Pulp - Different Class

I remember a phase when I was at school, where everyone fell into two camps: Blur or Oasis. C'mon, which were you, and where was I? Correct answer - neither! I'd like to say I was following the Third Way, the One True Path, and listening to Pulp. However, I was still going through my Mike Oldfield/Pink Floyd/Fleetwood Mac/Dire Straits phase, and all three largely passed me by.

A big shame, really, because it meant that I missed out on Different Class the first time round. This is a truly excellent album. Jarvis Cocker's songwriting is top-drawer. His themes of teenage angst, the day-to-day worries of working class British life and hedonistic parties are ones which have been handed down through the ages, from The Kinks, to Ian Dury, through Billy Bragg, and thence to Jarvis. (It's why we can rightly hail The Kinks' Ray Davies as the Godfather of Britpop.)

Everyone knows 'Common People' and 'Disco 2000'; if anything, they're now a bit too well known and detract from the rest of the works on offer here.

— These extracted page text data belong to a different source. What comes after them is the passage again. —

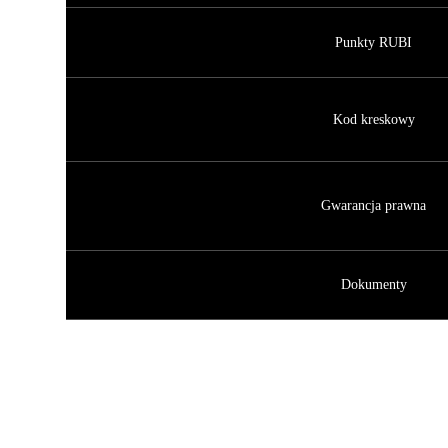
Punkty RUBI
Kod kreskowy
Gwarancja prawna
Dokumenty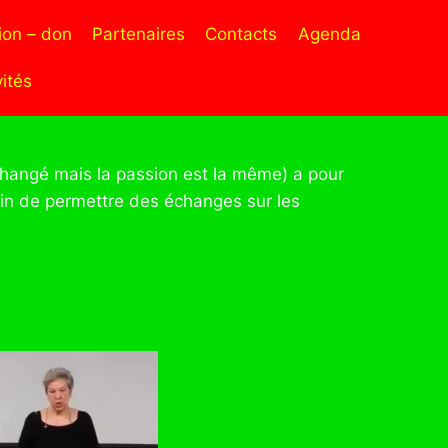
on – don
Partenaires
Contacts
Agenda
ités
hangé mais la passion est la même) a pour
 afin de permettre des échanges sur les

Instead, enjoy the other tracks. A few made it out as singles; others linger here. But they're all good. In particular, 'Something Changed' with its universally uplifting theme of finding love - plus it shows The Verve how violins and Britpop can mix tastefully.

You've got all the standard Pulp touches: tight backing, Jarvis' all-knowing voice and the litle notes in the sleeves banning you from reading the lyrics whilst listening to the recordings. The band's other albums are good, but this one must take pride of place as the foundation of the thinking man's Britpop collection. I'd forgotten just how good it is.